START Material provided

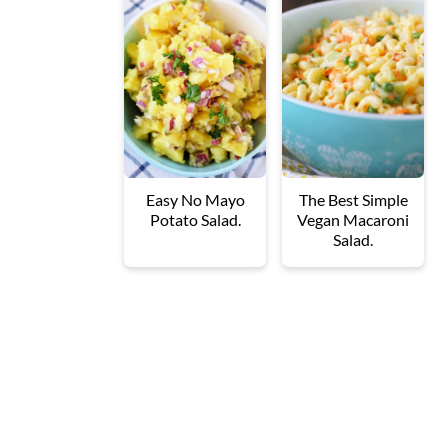
Easy No Mayo
The Best Simple
Potato Salad.
Vegan Macaroni
Salad.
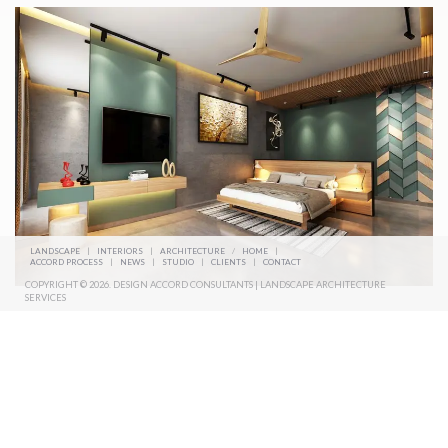
LANDSCAPE
|
INTERIORS
|
ARCHITECTURE
/
HOME
|
ACCORD PROCESS
|
NEWS
|
STUDIO
|
CLIENTS
|
CONTACT
COPYRIGHT © 2026. DESIGN ACCORD CONSULTANTS | LANDSCAPE ARCHITECTURE
SERVICES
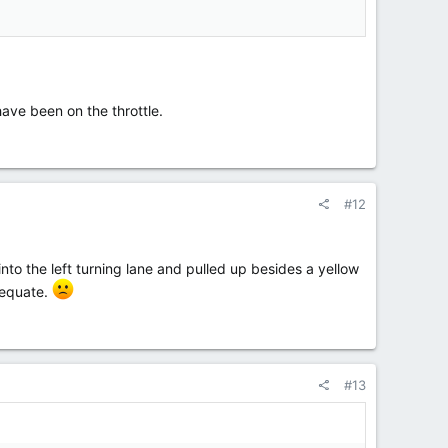
ave been on the throttle.
#12
 into the left turning lane and pulled up besides a yellow
dequate.
#13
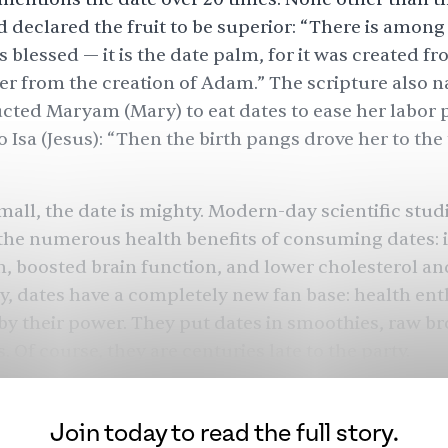
clared the fruit to be superior: “There is among 
s blessed — it is the date palm, for it was created f
ver from the creation of Adam.” The scripture also 
ucted Maryam (Mary) to eat dates to ease her labor 
o Isa (Jesus): “Then the birth pangs drove her to the
all, the date is mighty. Modern-day
scientific stud
the
numerous health benefits
of consuming dates:
h, boosted brain function, and lower cholesterol a
y, dates have a completely new fan base: health ent
y their power. They put dates in smoothies, raw b
. Of course, they are centuries late to the party.
Join today to read the full story.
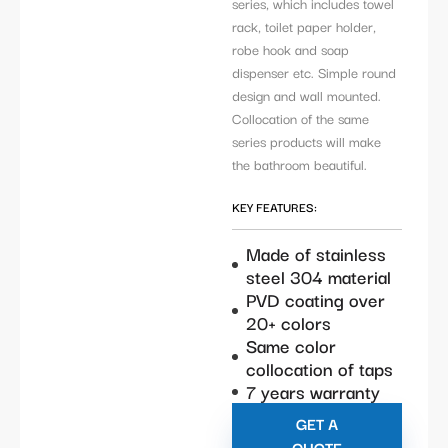
series, which includes towel
rack, toilet paper holder,
robe hook and soap
dispenser etc. Simple round
design and wall mounted.
Collocation of the same
series products will make
the bathroom beautiful.
KEY FEATURES:
Made of stainless
steel 304 material
PVD coating over
20+ colors
Same color
collocation of taps
7 years warranty
GET A
QUOTE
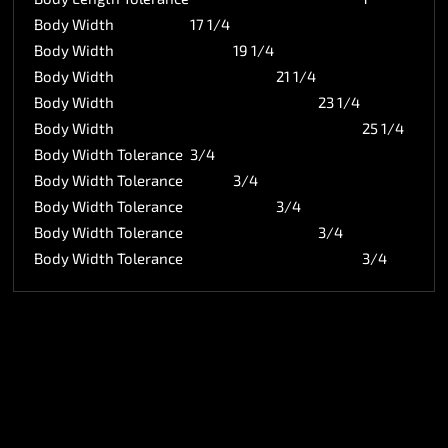
Body Width
17 1/4
Body Width
19 1/4
Body Width
21 1/4
Body Width
23 1/4
Body Width
25 1/4
Body Width Tolerance
3/4
Body Width Tolerance
3/4
Body Width Tolerance
3/4
Body Width Tolerance
3/4
Body Width Tolerance
3/4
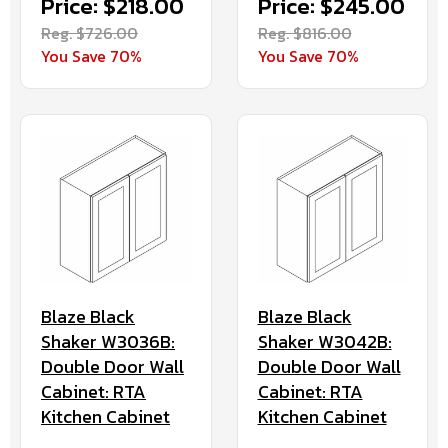
Price: $218.00
Price: $245.00
Reg. $726.00
Reg. $816.00
You Save 70%
You Save 70%
Blaze Black
Blaze Black
Shaker W3036B:
Shaker W3042B:
Double Door Wall
Double Door Wall
Cabinet: RTA
Cabinet: RTA
Kitchen Cabinet
Kitchen Cabinet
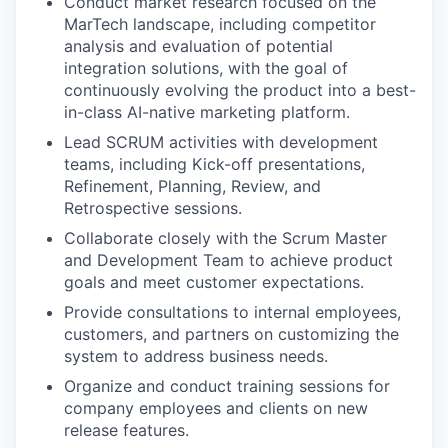
Conduct market research focused on the
MarTech landscape, including competitor
analysis and evaluation of potential
integration solutions, with the goal of
continuously evolving the product into a best-
in-class AI-native marketing platform.
Lead SCRUM activities with development
teams, including Kick-off presentations,
Refinement, Planning, Review, and
Retrospective sessions.
Collaborate closely with the Scrum Master
and Development Team to achieve product
goals and meet customer expectations.
Provide consultations to internal employees,
customers, and partners on customizing the
system to address business needs.
Organize and conduct training sessions for
company employees and clients on new
release features.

END Material provided

» **Try it**
Retype every entry word for word, but do not carry over the pictures.

» **Task result**
Easy No Mayo
The Best Simple
Potato Salad.
Vegan Macaroni
Salad.
LANDSCAPE
|
INTERIORS
|
ARCHITECTURE
/
HOME
|
ACCORD PROCESS
|
NEWS
|
STUDIO
|
CLIENTS
|
CONTACT
COPYRIGHT © 2026. DESIGN ACCORD CONSULTANTS | LANDSCAPE ARCHITECTURE
SERVICES
ave been on the throttle.
#12
 into the left turning lane and pulled up besides a yellow
dequate.
#13
clared the fruit to be superior: “There is among 
s blessed — it is the date palm, for it was created f
ver from the creation of Adam.” The scripture also 
ucted Maryam (Mary) to eat dates to ease her labor 
o Isa (Jesus): “Then the birth pangs drove her to the
all, the date is mighty. Modern-day
scientific stud
the
numerous health benefits
of consuming dates:
h, boosted brain function, and lower cholesterol a
y, dates have a completely new fan base: health ent
y their power. They put dates in smoothies, raw b
. Of course, they are centuries late to the party.
Join today to read the full story.
series, which includes towel
rack, toilet paper holder,
robe hook and soap
dispenser etc. Simple round
design and wall mounted.
Collocation of the same
series products will make
the bathroom beautiful.
KEY FEATURES:
Made of stainless
steel 304 material
PVD coating over
20+ colors
Same color
collocation of taps
7 years warranty
GET A
QUOTE
Body Width
17 1/4
Body Width
19 1/4
Body Width
21 1/4
Body Width
23 1/4
Body Width
25 1/4
Body Width Tolerance
3/4
Body Width Tolerance
3/4
Body Width Tolerance
3/4
Body Width Tolerance
3/4
Body Width Tolerance
3/4
Price: $218.00
Price: $245.00
Reg. $726.00
Reg. $816.00
You Save 70%
You Save 70%
Blaze Black
Blaze Black
Shaker W3036B:
Shaker W3042B:
Double Door Wall
Double Door Wall
Cabinet: RTA
Cabinet: RTA
Kitchen Cabinet
Kitchen Cabinet
Conduct market research focused on the
MarTech landscape, including competitor
analysis and evaluation of potential
integration solutions, with the goal of
continuously evolving the product into a best-
in-class AI-native marketing platform.
Lead SCRUM activities with development
teams, including Kick-off presentations,
Refinement, Planning, Review, and
Retrospective sessions.
Collaborate closely with the Scrum Master
and Development Team to achieve product
goals and meet customer expectations.
Provide consultations to internal employees,
customers, and partners on customizing the
system to address business needs.
Organize and conduct training sessions for
company employees and clients on new
release features.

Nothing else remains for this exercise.